1 files changed, 34 insertions, 0 deletions
diff --git a/dreambooth.py b/dreambooth.py
index 72c56cd..5c26f12 100644
--- a/dreambooth.py
+++ b/dreambooth.py
@@ -354,6 +354,8 @@ class Checkpointer:
        text_encoder,
        output_dir: Path,
        instance_identifier,
+        placeholder_token,
+        placeholder_token_id,
        sample_image_size,
        sample_batches,
        sample_batch_size,
@@ -368,12 +370,36 @@ class Checkpointer:
        self.text_encoder = text_encoder
        self.output_dir = output_dir
        self.instance_identifier = instance_identifier
+        self.placeholder_token = placeholder_token
+        self.placeholder_token_id = placeholder_token_id
        self.sample_image_size = sample_image_size
        self.seed = seed or torch.random.seed()
        self.sample_batches = sample_batches
        self.sample_batch_size = sample_batch_size
    @torch.no_grad()
+    def save_embedding(self, step, postfix):
+        if self.placeholder_token_id is None:
+            return
+        print("Saving checkpoint for step %d..." % step)
+        checkpoints_path = self.output_dir.joinpath("checkpoints")
+        checkpoints_path.mkdir(parents=True, exist_ok=True)
+        unwrapped = self.accelerator.unwrap_model(self.text_encoder)
+        # Save a checkpoint
+        learned_embeds = unwrapped.get_input_embeddings().weight[self.placeholder_token_id]
+        learned_embeds_dict = {self.placeholder_token: learned_embeds.detach().cpu()}
+        filename = f"%s_%d_%s.bin" % (slugify(self.placeholder_token), step, postfix)
+        torch.save(learned_embeds_dict, checkpoints_path.joinpath(filename))
+        del unwrapped
+        del learned_embeds
+    @torch.no_grad()
    def save_model(self):
        print("Saving model...")
@@ -567,6 +593,8 @@ def main():
            text_encoder.text_model.final_layer_norm.parameters(),
            text_encoder.text_model.embeddings.position_embedding.parameters(),
        ))
+    else:
+        placeholder_token_id = None
    prompt_processor = PromptProcessor(tokenizer, text_encoder)

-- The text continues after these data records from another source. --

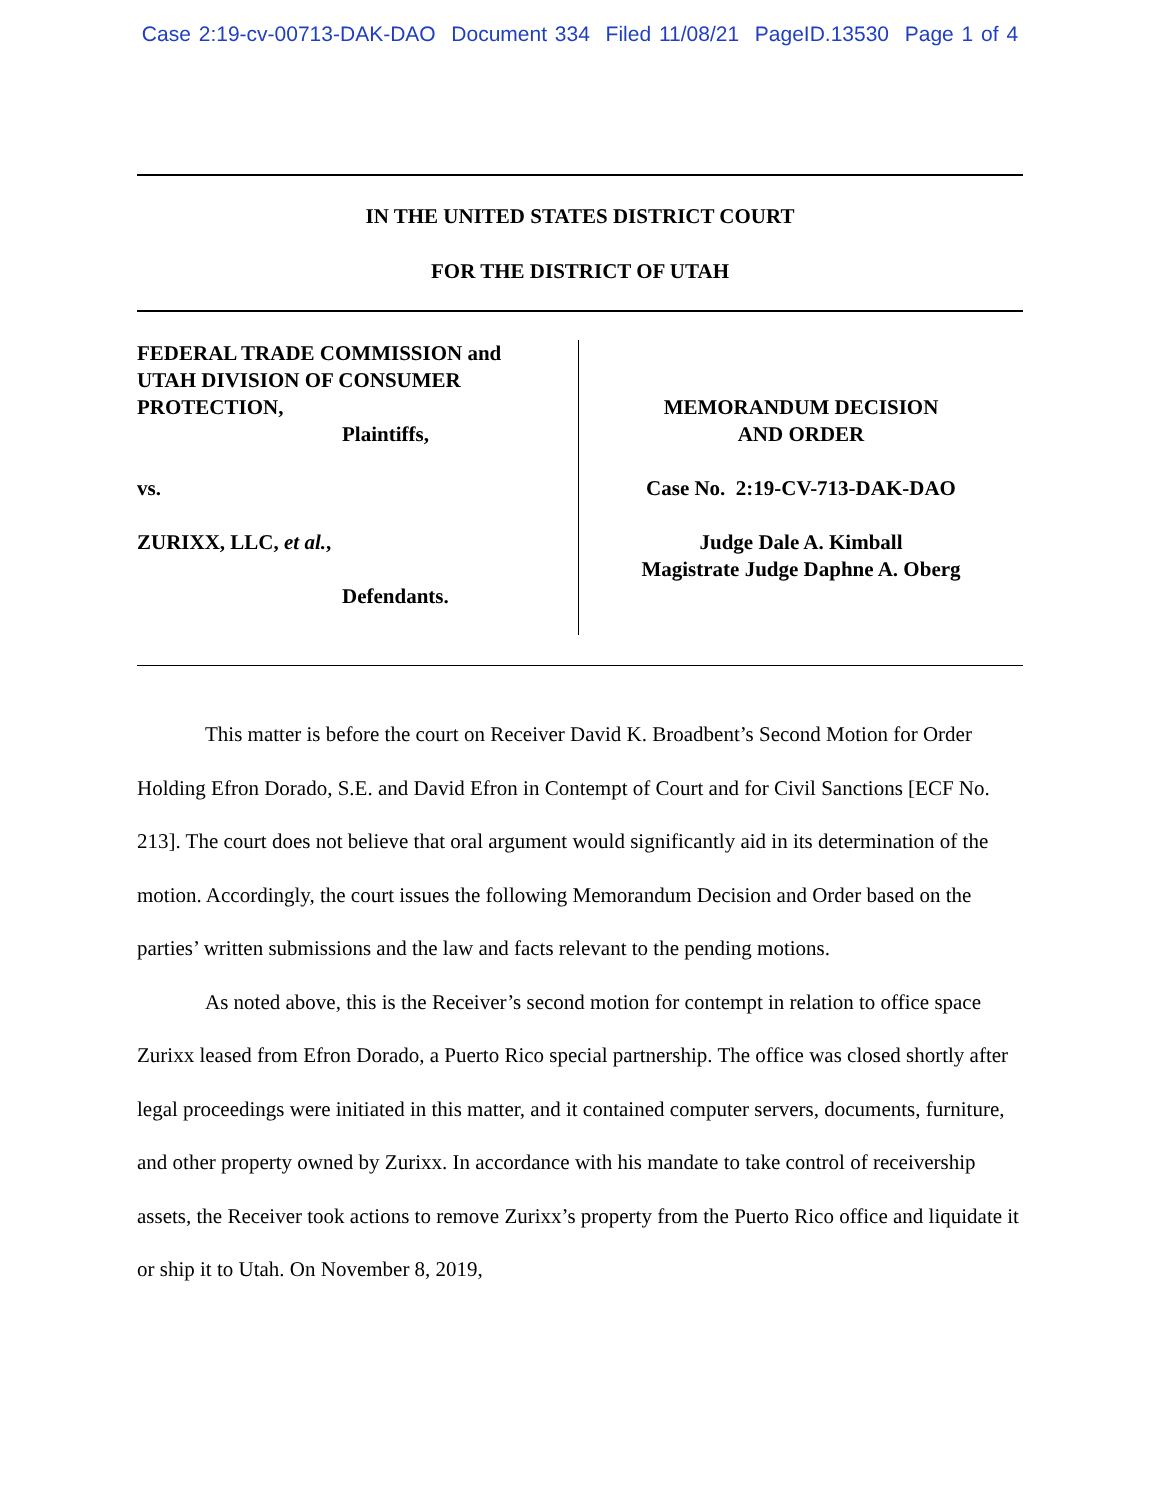Case 2:19-cv-00713-DAK-DAO Document 334 Filed 11/08/21 PageID.13530 Page 1 of 4
IN THE UNITED STATES DISTRICT COURT
FOR THE DISTRICT OF UTAH
FEDERAL TRADE COMMISSION and
UTAH DIVISION OF CONSUMER
PROTECTION,
Plaintiffs,
vs.
ZURIXX, LLC, et al.,
Defendants.
MEMORANDUM DECISION
AND ORDER
Case No. 2:19-CV-713-DAK-DAO
Judge Dale A. Kimball
Magistrate Judge Daphne A. Oberg
This matter is before the court on Receiver David K. Broadbent’s Second Motion for Order Holding Efron Dorado, S.E. and David Efron in Contempt of Court and for Civil Sanctions [ECF No. 213]. The court does not believe that oral argument would significantly aid in its determination of the motion. Accordingly, the court issues the following Memorandum Decision and Order based on the parties’ written submissions and the law and facts relevant to the pending motions.
As noted above, this is the Receiver’s second motion for contempt in relation to office space Zurixx leased from Efron Dorado, a Puerto Rico special partnership. The office was closed shortly after legal proceedings were initiated in this matter, and it contained computer servers, documents, furniture, and other property owned by Zurixx. In accordance with his mandate to take control of receivership assets, the Receiver took actions to remove Zurixx’s property from the Puerto Rico office and liquidate it or ship it to Utah. On November 8, 2019,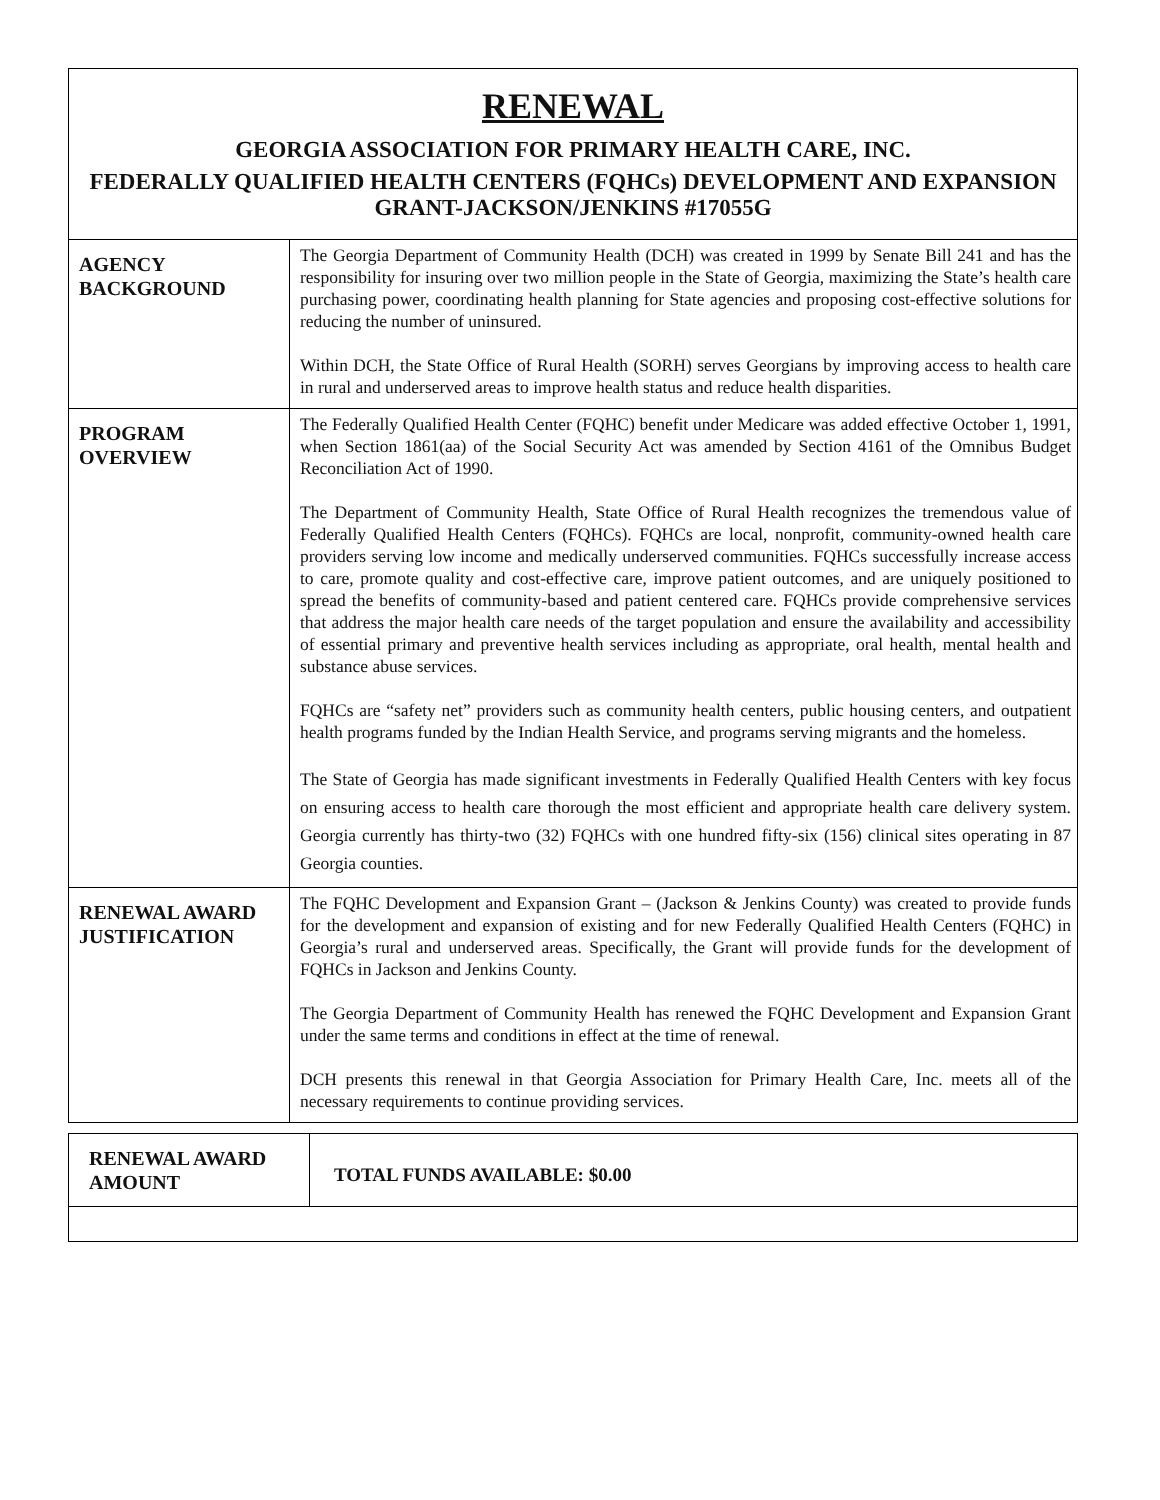RENEWAL
GEORGIA ASSOCIATION FOR PRIMARY HEALTH CARE, INC.
FEDERALLY QUALIFIED HEALTH CENTERS (FQHCs) DEVELOPMENT AND EXPANSION GRANT-JACKSON/JENKINS #17055G
| AGENCY BACKGROUND | The Georgia Department of Community Health (DCH) was created in 1999 by Senate Bill 241 and has the responsibility for insuring over two million people in the State of Georgia, maximizing the State’s health care purchasing power, coordinating health planning for State agencies and proposing cost-effective solutions for reducing the number of uninsured. Within DCH, the State Office of Rural Health (SORH) serves Georgians by improving access to health care in rural and underserved areas to improve health status and reduce health disparities. |
| PROGRAM OVERVIEW | The Federally Qualified Health Center (FQHC) benefit under Medicare was added effective October 1, 1991, when Section 1861(aa) of the Social Security Act was amended by Section 4161 of the Omnibus Budget Reconciliation Act of 1990. The Department of Community Health, State Office of Rural Health recognizes the tremendous value of Federally Qualified Health Centers (FQHCs). FQHCs are local, nonprofit, community-owned health care providers serving low income and medically underserved communities. FQHCs successfully increase access to care, promote quality and cost-effective care, improve patient outcomes, and are uniquely positioned to spread the benefits of community-based and patient centered care. FQHCs provide comprehensive services that address the major health care needs of the target population and ensure the availability and accessibility of essential primary and preventive health services including as appropriate, oral health, mental health and substance abuse services. FQHCs are “safety net” providers such as community health centers, public housing centers, and outpatient health programs funded by the Indian Health Service, and programs serving migrants and the homeless. The State of Georgia has made significant investments in Federally Qualified Health Centers with key focus on ensuring access to health care thorough the most efficient and appropriate health care delivery system. Georgia currently has thirty-two (32) FQHCs with one hundred fifty-six (156) clinical sites operating in 87 Georgia counties. |
| RENEWAL AWARD JUSTIFICATION | The FQHC Development and Expansion Grant – (Jackson & Jenkins County) was created to provide funds for the development and expansion of existing and for new Federally Qualified Health Centers (FQHC) in Georgia’s rural and underserved areas. Specifically, the Grant will provide funds for the development of FQHCs in Jackson and Jenkins County. The Georgia Department of Community Health has renewed the FQHC Development and Expansion Grant under the same terms and conditions in effect at the time of renewal. DCH presents this renewal in that Georgia Association for Primary Health Care, Inc. meets all of the necessary requirements to continue providing services. |
| RENEWAL AWARD AMOUNT | TOTAL FUNDS AVAILABLE: $0.00 |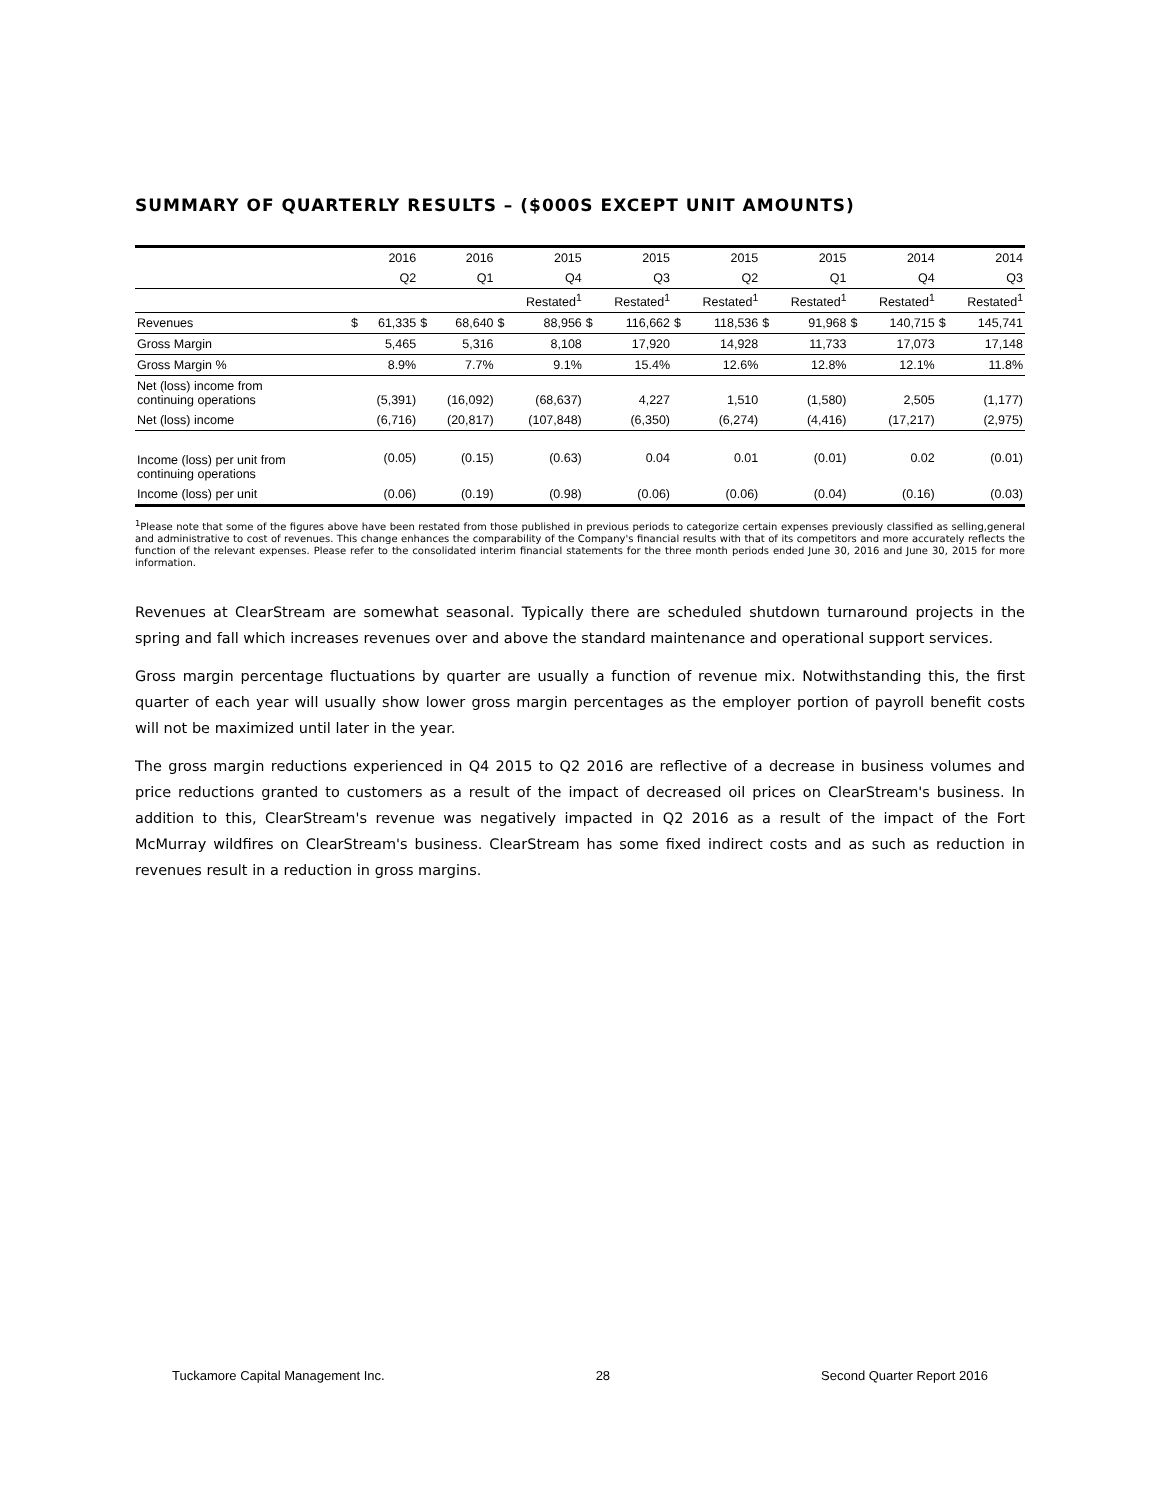SUMMARY OF QUARTERLY RESULTS – ($000S EXCEPT UNIT AMOUNTS)
| | | 2016 | | 2016 | | 2015 | | 2015 | | 2015 | | 2015 | | 2014 | | 2014 |
| | | Q2 | | Q1 | | Q4 | | Q3 | | Q2 | | Q1 | | Q4 | | Q3 |
| | | | | | | Restated<sup>1</sup> | | Restated<sup>1</sup> | | Restated<sup>1</sup> | | Restated<sup>1</sup> | | Restated<sup>1</sup> | | Restated<sup>1</sup> |
| Revenues | $ | 61,335 | $ | 68,640 | $ | 88,956 | $ | 116,662 | $ | 118,536 | $ | 91,968 | $ | 140,715 | $ | 145,741 |
| Gross Margin | | 5,465 | | 5,316 | | 8,108 | | 17,920 | | 14,928 | | 11,733 | | 17,073 | | 17,148 |
| Gross Margin % | | 8.9% | | 7.7% | | 9.1% | | 15.4% | | 12.6% | | 12.8% | | 12.1% | | 11.8% |
| Net (loss) income from continuing operations | | (5,391) | | (16,092) | | (68,637) | | 4,227 | | 1,510 | | (1,580) | | 2,505 | | (1,177) |
| Net (loss) income | | (6,716) | | (20,817) | | (107,848) | | (6,350) | | (6,274) | | (4,416) | | (17,217) | | (2,975) |
| Income (loss) per unit from continuing operations | | (0.05) | | (0.15) | | (0.63) | | 0.04 | | 0.01 | | (0.01) | | 0.02 | | (0.01) |
| Income (loss) per unit | | (0.06) | | (0.19) | | (0.98) | | (0.06) | | (0.06) | | (0.04) | | (0.16) | | (0.03) |
<sup>1</sup> Please note that some of the figures above have been restated from those published in previous periods to categorize certain expenses previously classified as selling,general and administrative to cost of revenues. This change enhances the comparability of the Company's financial results with that of its competitors and more accurately reflects the function of the relevant expenses. Please refer to the consolidated interim financial statements for the three month periods ended June 30, 2016 and June 30, 2015 for more information.
Revenues at ClearStream are somewhat seasonal. Typically there are scheduled shutdown turnaround projects in the spring and fall which increases revenues over and above the standard maintenance and operational support services.
Gross margin percentage fluctuations by quarter are usually a function of revenue mix. Notwithstanding this, the first quarter of each year will usually show lower gross margin percentages as the employer portion of payroll benefit costs will not be maximized until later in the year.
The gross margin reductions experienced in Q4 2015 to Q2 2016 are reflective of a decrease in business volumes and price reductions granted to customers as a result of the impact of decreased oil prices on ClearStream's business. In addition to this, ClearStream's revenue was negatively impacted in Q2 2016 as a result of the impact of the Fort McMurray wildfires on ClearStream's business. ClearStream has some fixed indirect costs and as such as reduction in revenues result in a reduction in gross margins.
Tuckamore Capital Management Inc. 28 Second Quarter Report 2016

@@ -785,6 +813,8 @@ def main():
        text_encoder=text_encoder,
        output_dir=basepath,
        instance_identifier=instance_identifier,
+        placeholder_token=args.placeholder_token,
+        placeholder_token_id=placeholder_token_id,
        sample_image_size=args.sample_image_size,
        sample_batch_size=args.sample_batch_size,
        sample_batches=args.sample_batches,
@@ -902,6 +932,7 @@ def main():
                    global_step += 1
                    if global_step % args.sample_frequency == 0:
+                        checkpointer.save_embedding(global_step, "training")
                        sample_checkpoint = True
                logs = {
@@ -968,6 +999,7 @@ def main():
            if min_val_loss > val_loss:
                accelerator.print(
                    f"Global step {global_step}: Validation loss reached new minimum: {min_val_loss:.2e} -> {val_loss:.2e}")
+                checkpointer.save_embedding(global_step, "milestone")
                min_val_loss = val_loss
            if sample_checkpoint and accelerator.is_main_process:
@@ -978,6 +1010,7 @@ def main():
        # Create the pipeline using using the trained modules and save it.
        if accelerator.is_main_process:
            print("Finished! Saving final checkpoint and resume state.")
+            checkpointer.save_embedding(global_step, "end")
            checkpointer.save_model()
            accelerator.end_training()
@@ -985,6 +1018,7 @@ def main():
    except KeyboardInterrupt:
        if accelerator.is_main_process:
            print("Interrupted, saving checkpoint and resume state...")
+            checkpointer.save_embedding(global_step, "end")
            checkpointer.save_model()
            accelerator.end_training()
        quit()